The answer must be an exact printing of every record below, with the pictures omitted.

——

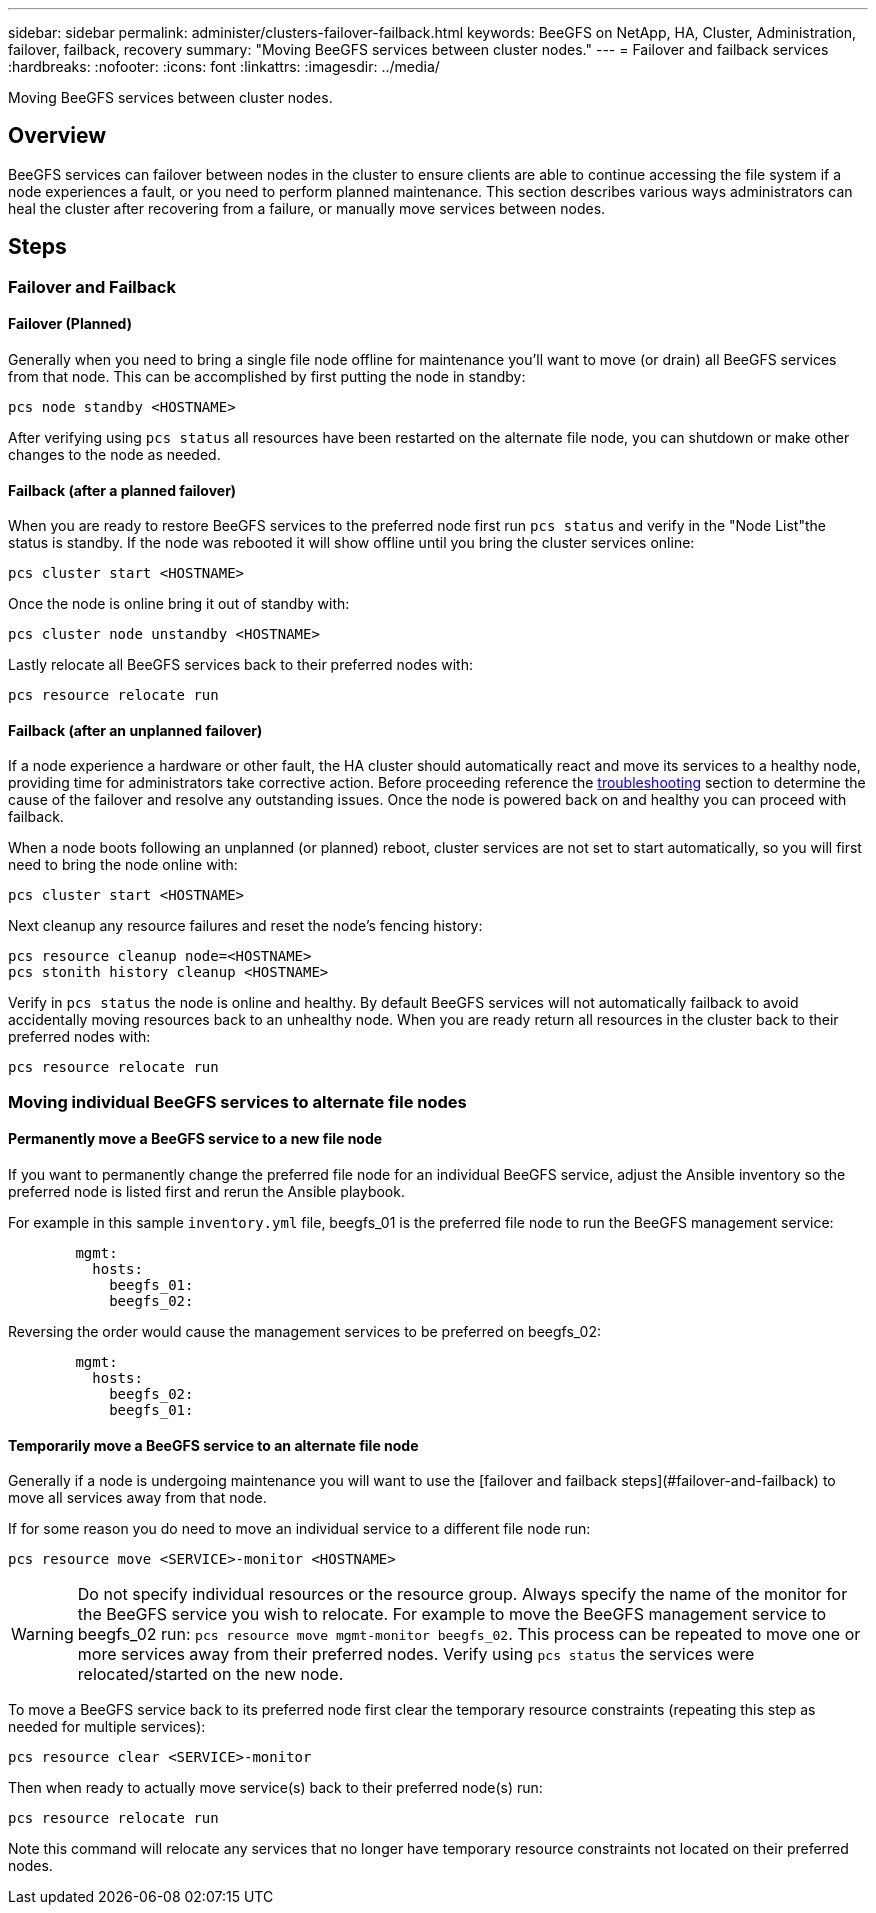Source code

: ---
sidebar: sidebar
permalink: administer/clusters-failover-failback.html
keywords: BeeGFS on NetApp, HA, Cluster, Administration, failover, failback, recovery
summary: "Moving BeeGFS services between cluster nodes."
---
= Failover and failback services
:hardbreaks:
:nofooter:
:icons: font
:linkattrs:
:imagesdir: ../media/


[.lead]
Moving BeeGFS services between cluster nodes.

== Overview 

BeeGFS services can failover between nodes in the cluster to ensure clients are able to continue accessing the file system if a node experiences a fault, or you need to perform planned maintenance. This section describes various ways administrators can heal the cluster after recovering from a failure, or manually move services between nodes.

== Steps 

=== Failover and Failback

==== Failover (Planned)
Generally when you need to bring a single file node offline for maintenance you'll want to move (or drain) all BeeGFS services from that node. This can be accomplished by first putting the node in standby: 

`pcs node standby <HOSTNAME>`

After verifying using `pcs status` all resources have been restarted on the alternate file node, you can shutdown or make other changes to the node as needed. 

==== Failback (after a planned failover)
When you are ready to restore BeeGFS services to the preferred node first run `pcs status` and verify in the "Node List"the status is standby. If the node was rebooted it will show offline until you bring the cluster services online: 

[source,console]
----
pcs cluster start <HOSTNAME>
----

Once the node is online bring it out of standby with: 

[source,console]
----
pcs cluster node unstandby <HOSTNAME>
----

Lastly relocate all BeeGFS services back to their preferred nodes with: 

[source,console]
----
pcs resource relocate run
----

==== Failback (after an unplanned failover)

If a node experience a hardware or other fault, the HA cluster should automatically react and move its services to a healthy node, providing time for administrators take corrective action. Before proceeding reference the link:clusters-troubleshoot.html[troubleshooting^] section to determine the cause of the failover and resolve any outstanding issues. Once the node is powered back on and healthy you can proceed with failback.

When a node boots following an unplanned (or planned) reboot, cluster services are not set to start automatically, so you will first need to bring the node online with: 

[source,console]
----
pcs cluster start <HOSTNAME>
----

Next cleanup any resource failures and reset the node's fencing history: 

[source,console]
----
pcs resource cleanup node=<HOSTNAME>
pcs stonith history cleanup <HOSTNAME> 
----

Verify in `pcs status` the node is online and healthy. By default BeeGFS services will not automatically failback to avoid accidentally moving resources back to an unhealthy node. When you are ready return all resources in the cluster back to their preferred nodes with: 

[source,console]
----
pcs resource relocate run
----

=== Moving individual BeeGFS services to alternate file nodes

==== Permanently move a BeeGFS service to a new file node

If you want to permanently change the preferred file node for an individual BeeGFS service, adjust the Ansible inventory so the preferred node is listed first and rerun the Ansible playbook. 

For example in this sample `inventory.yml` file, beegfs_01 is the preferred file node to run the BeeGFS management service: 

[source,yaml]
----
        mgmt:
          hosts:
            beegfs_01:
            beegfs_02:
----

Reversing the order would cause the management services to be preferred on beegfs_02: 

[source,yaml]
----
        mgmt:
          hosts:
            beegfs_02:
            beegfs_01:
----

==== Temporarily move a BeeGFS service to an alternate file node

Generally if a node is undergoing maintenance you will want to use the [failover and failback
steps](#failover-and-failback) to move all services away from that node. 

If for some reason you do need to move an individual service to a different file node run: 

[source,console]
----
pcs resource move <SERVICE>-monitor <HOSTNAME>
----

WARNING: Do not specify individual resources or the resource group. Always specify the name of the monitor for the BeeGFS service you wish to relocate. For example to move the BeeGFS management service to beegfs_02 run: `pcs resource move mgmt-monitor beegfs_02`. This process can be repeated to move one or more services away from their preferred nodes. Verify using `pcs status` the services were relocated/started on the new node. 

To move a BeeGFS service back to its preferred node first clear the temporary resource constraints (repeating this step
as needed for multiple services):

[source,yaml]
----
pcs resource clear <SERVICE>-monitor
----

Then when ready to actually move service(s) back to their preferred node(s) run: 

[source,yaml]
----
pcs resource relocate run
----

Note this command will relocate any services that no longer have temporary resource constraints not located on their preferred nodes. 
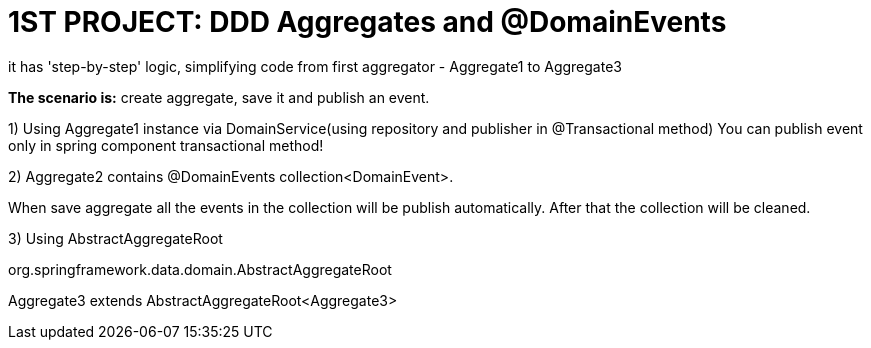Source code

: = 1ST PROJECT: DDD Aggregates and @DomainEvents

it has 'step-by-step' logic, simplifying code from first aggregator - Aggregate1 to Aggregate3

*The scenario is:*
create aggregate, save it and publish an event.

1) Using Aggregate1 instance via DomainService(using repository and publisher in @Transactional method)
You can publish event only in spring component transactional method!

2) Aggregate2 contains @DomainEvents collection<DomainEvent>. 

When save aggregate all the events in the collection will be publish automatically. After that the collection will be cleaned.

3) Using AbstractAggregateRoot

org.springframework.data.domain.AbstractAggregateRoot

Aggregate3 extends AbstractAggregateRoot<Aggregate3>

——

▶ ANSWER SECTION
Source code

: ---
sidebar: sidebar
permalink: administer/clusters-failover-failback.html
keywords: BeeGFS on NetApp, HA, Cluster, Administration, failover, failback, recovery
summary: "Moving BeeGFS services between cluster nodes."
---
= Failover and failback services
:hardbreaks:
:nofooter:
:icons: font
:linkattrs:
:imagesdir: ../media/


[.lead]
Moving BeeGFS services between cluster nodes.

== Overview 

BeeGFS services can failover between nodes in the cluster to ensure clients are able to continue accessing the file system if a node experiences a fault, or you need to perform planned maintenance. This section describes various ways administrators can heal the cluster after recovering from a failure, or manually move services between nodes.

== Steps 

=== Failover and Failback

==== Failover (Planned)
Generally when you need to bring a single file node offline for maintenance you'll want to move (or drain) all BeeGFS services from that node. This can be accomplished by first putting the node in standby: 

`pcs node standby <HOSTNAME>`

After verifying using `pcs status` all resources have been restarted on the alternate file node, you can shutdown or make other changes to the node as needed. 

==== Failback (after a planned failover)
When you are ready to restore BeeGFS services to the preferred node first run `pcs status` and verify in the "Node List"the status is standby. If the node was rebooted it will show offline until you bring the cluster services online: 

[source,console]
----
pcs cluster start <HOSTNAME>
----

Once the node is online bring it out of standby with: 

[source,console]
----
pcs cluster node unstandby <HOSTNAME>
----

Lastly relocate all BeeGFS services back to their preferred nodes with: 

[source,console]
----
pcs resource relocate run
----

==== Failback (after an unplanned failover)

If a node experience a hardware or other fault, the HA cluster should automatically react and move its services to a healthy node, providing time for administrators take corrective action. Before proceeding reference the link:clusters-troubleshoot.html[troubleshooting^] section to determine the cause of the failover and resolve any outstanding issues. Once the node is powered back on and healthy you can proceed with failback.

When a node boots following an unplanned (or planned) reboot, cluster services are not set to start automatically, so you will first need to bring the node online with: 

[source,console]
----
pcs cluster start <HOSTNAME>
----

Next cleanup any resource failures and reset the node's fencing history: 

[source,console]
----
pcs resource cleanup node=<HOSTNAME>
pcs stonith history cleanup <HOSTNAME> 
----

Verify in `pcs status` the node is online and healthy. By default BeeGFS services will not automatically failback to avoid accidentally moving resources back to an unhealthy node. When you are ready return all resources in the cluster back to their preferred nodes with: 

[source,console]
----
pcs resource relocate run
----

=== Moving individual BeeGFS services to alternate file nodes

==== Permanently move a BeeGFS service to a new file node

If you want to permanently change the preferred file node for an individual BeeGFS service, adjust the Ansible inventory so the preferred node is listed first and rerun the Ansible playbook. 

For example in this sample `inventory.yml` file, beegfs_01 is the preferred file node to run the BeeGFS management service: 

[source,yaml]
----
        mgmt:
          hosts:
            beegfs_01:
            beegfs_02:
----

Reversing the order would cause the management services to be preferred on beegfs_02: 

[source,yaml]
----
        mgmt:
          hosts:
            beegfs_02:
            beegfs_01:
----

==== Temporarily move a BeeGFS service to an alternate file node

Generally if a node is undergoing maintenance you will want to use the [failover and failback
steps](#failover-and-failback) to move all services away from that node. 

If for some reason you do need to move an individual service to a different file node run: 

[source,console]
----
pcs resource move <SERVICE>-monitor <HOSTNAME>
----

WARNING: Do not specify individual resources or the resource group. Always specify the name of the monitor for the BeeGFS service you wish to relocate. For example to move the BeeGFS management service to beegfs_02 run: `pcs resource move mgmt-monitor beegfs_02`. This process can be repeated to move one or more services away from their preferred nodes. Verify using `pcs status` the services were relocated/started on the new node. 

To move a BeeGFS service back to its preferred node first clear the temporary resource constraints (repeating this step
as needed for multiple services):

[source,yaml]
----
pcs resource clear <SERVICE>-monitor
----

Then when ready to actually move service(s) back to their preferred node(s) run: 

[source,yaml]
----
pcs resource relocate run
----

Note this command will relocate any services that no longer have temporary resource constraints not located on their preferred nodes. 
Source code

: = 1ST PROJECT: DDD Aggregates and @DomainEvents

it has 'step-by-step' logic, simplifying code from first aggregator - Aggregate1 to Aggregate3

*The scenario is:*
create aggregate, save it and publish an event.

1) Using Aggregate1 instance via DomainService(using repository and publisher in @Transactional method)
You can publish event only in spring component transactional method!

2) Aggregate2 contains @DomainEvents collection<DomainEvent>. 

When save aggregate all the events in the collection will be publish automatically. After that the collection will be cleaned.

3) Using AbstractAggregateRoot

org.springframework.data.domain.AbstractAggregateRoot

Aggregate3 extends AbstractAggregateRoot<Aggregate3>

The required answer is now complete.